The Fear of Passion: Exploring Familiar Patterns

So here I am awakening to my own passion, my own Goddessness, and I am struggling with this ancient teaching tied to every assumption about everything my family has ever made. What is this fear of passion? My family has carried it for years, a cultural dictum stating that passion is sinful. Is it that being a vibrant, passionate, visible person is tantamount to putting oneself on the same level as God? Many are discovering, and Jesus actually taught, that we are Divine. We are on a journey of the Divine getting to know Itself better. God/dess is both transcendent (outside of us, not us), and imminent (within us, unfolding in each moment as us). For many generations this has not been accepted or taught, except in mystical sects often branded as sinful. That may be the root of this generational fear of passion and selfhood.

Or perhaps it's a sensory thing. Passionate people are too loud, too annoying, too everything.

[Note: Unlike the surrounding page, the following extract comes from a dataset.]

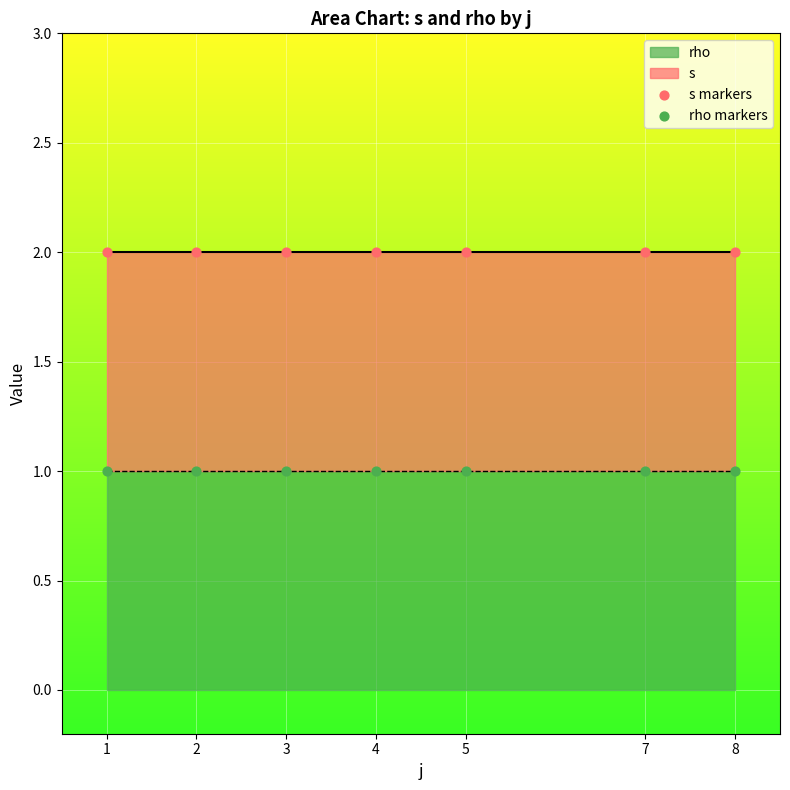

Which series reaches the maximum Y coordinate?

s markers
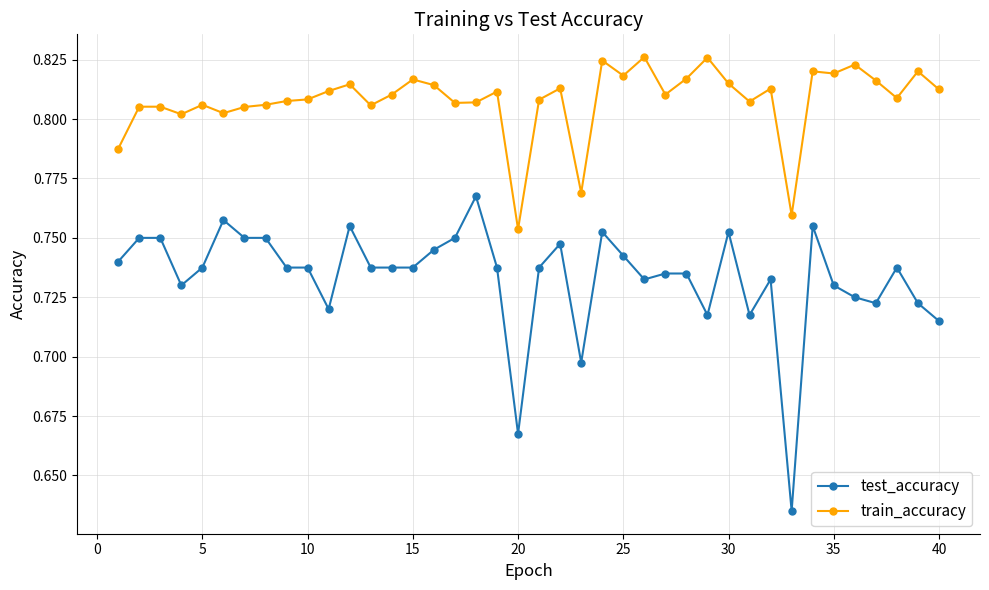

Count the number of categories in the chart.

40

My parents, grandparents, and myself all have a very low intensity tolerance. This trait can be tied to introversion, giftedness, and even the autism spectrum. While we don't have any family members that are on the spectrum, we are certainly gifted introverts. Passionate people are overwhelming and scary. Feeling passion can also be overwhelming.

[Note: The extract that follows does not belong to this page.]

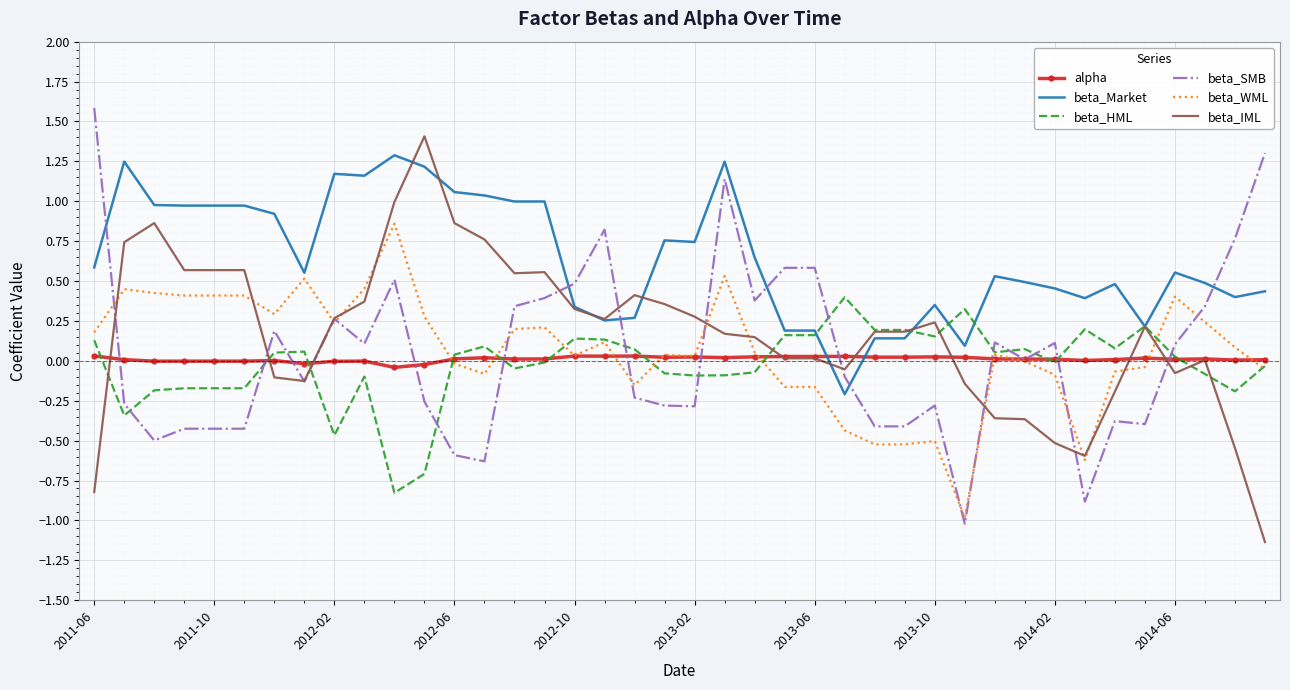

How many series are shown in this chart?

6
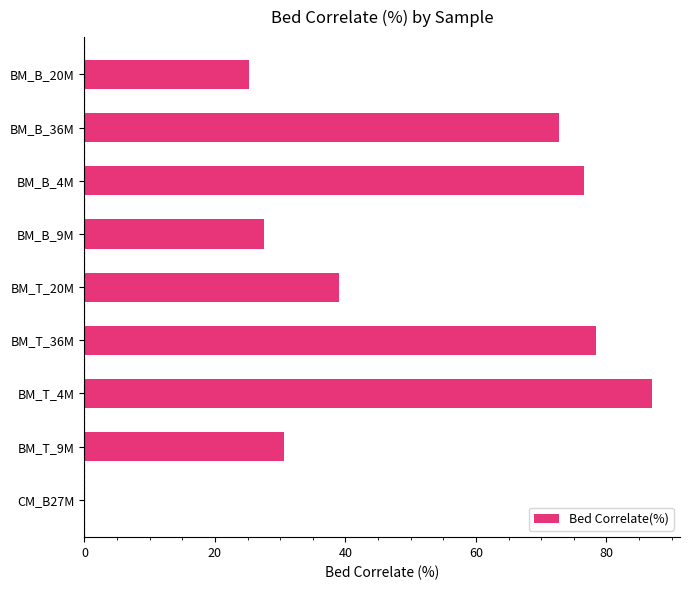

Which has a higher value, CM_B27M or BM_B_9M?

BM_B_9M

There is some layer here, too, about how people in my family (and we're not alone in this) gain a sense of self through their enmeshment with others. Passion in another person on whom you stake your identity is a fire that cannot be controlled. So we try to control it, dampen it, so that we can feel safe in our own selves. A person who is independent, self assured, and passionate doesn't feed that narcissistic neediness for control and containment.

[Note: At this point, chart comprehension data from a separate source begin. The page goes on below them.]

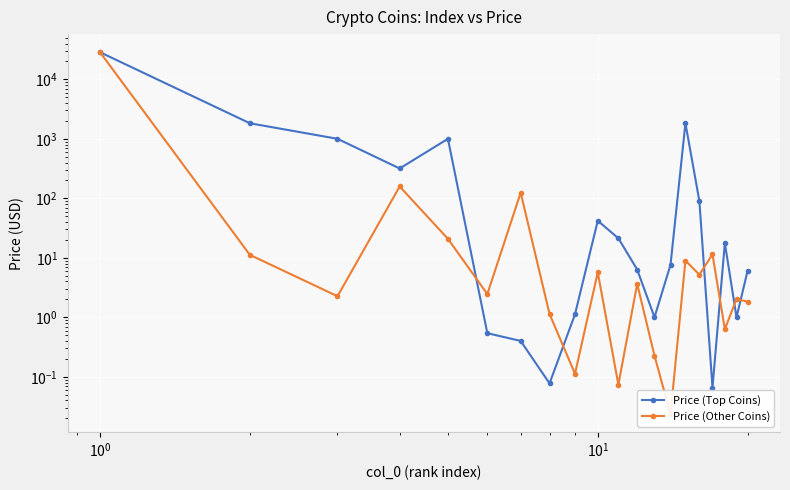

Is this an area chart (filled region under the line)?

No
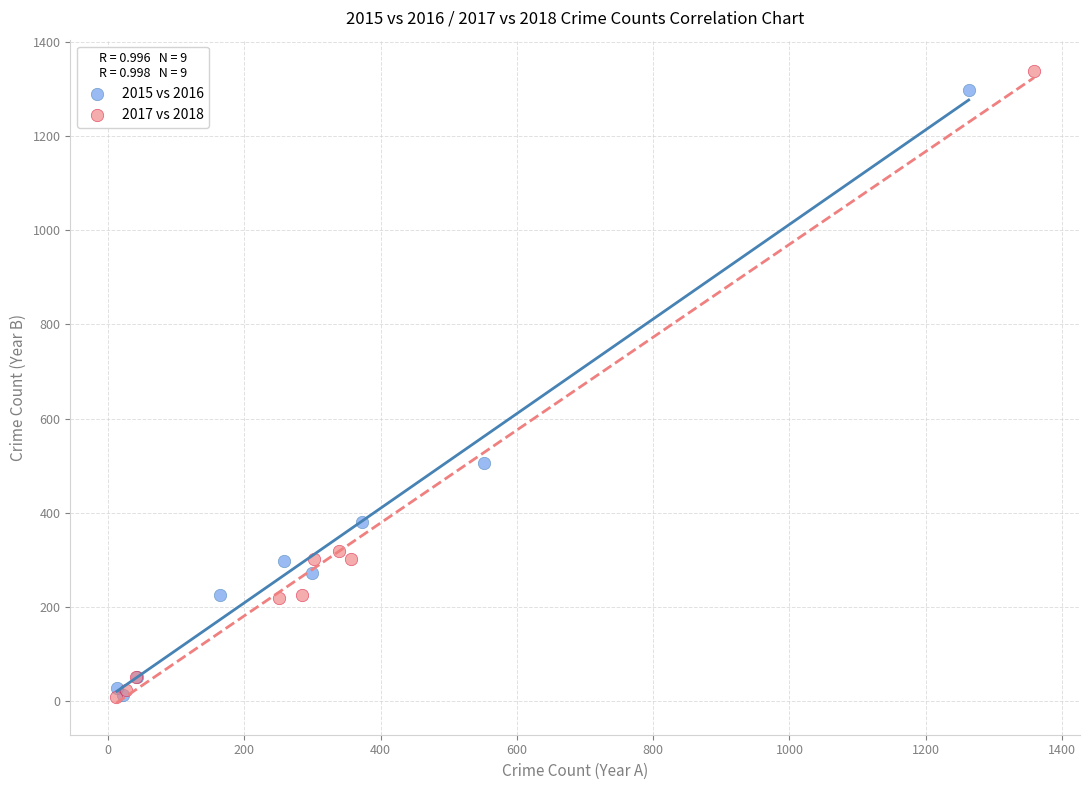

Which series has the widest spread of Y values?

2017 vs 2018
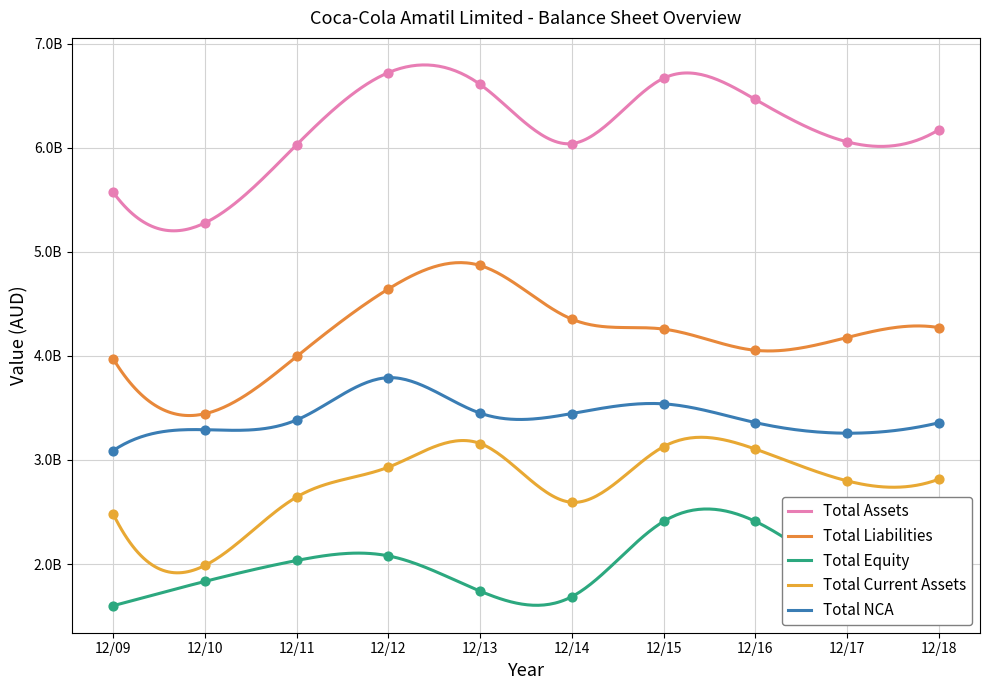

Which series reaches the minimum Y coordinate?

Total Equity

I've grown up feeding that need for control in others. My dad, bless his soul, was a narcissist, as was his dad. He was also a very loving man, but it was like his bright and beautiful soul was controlled by this egoic familiar pattern of (not clinical) narcissism and shame. So I grew up learning to give energy to this pattern, and it's so second nature to me that I don't even notice it. I think it's this ability to attune to a shame-filled and frightened other that formed the foundation for my psychic ability. But now, at age 37, I am no longer able to maintain this pattern. I don't want to. I am having to monitor my body's energy and how it reaches out to others, dampening and leaking my own fire. Oh, it's insidious! But I'm working on it. Acupuncture is helping, too.Perhaps one reason I studied healing, psychology, and energy work was to gain the tools to notice, name, and heal these patterns, maybe healing the seven generations before me in doing so.

So - I ramble on partly to organize my own thoughts, and partly because perhaps you, too, dear reader, struggle with similar generational patterns. There is no blame, just light. I send God's grace to my ancestors and to my children and to my own path as I grow and heal and uncover. And, also, to you. What passion are you discovering in yourself? What speed bumps are you encountering?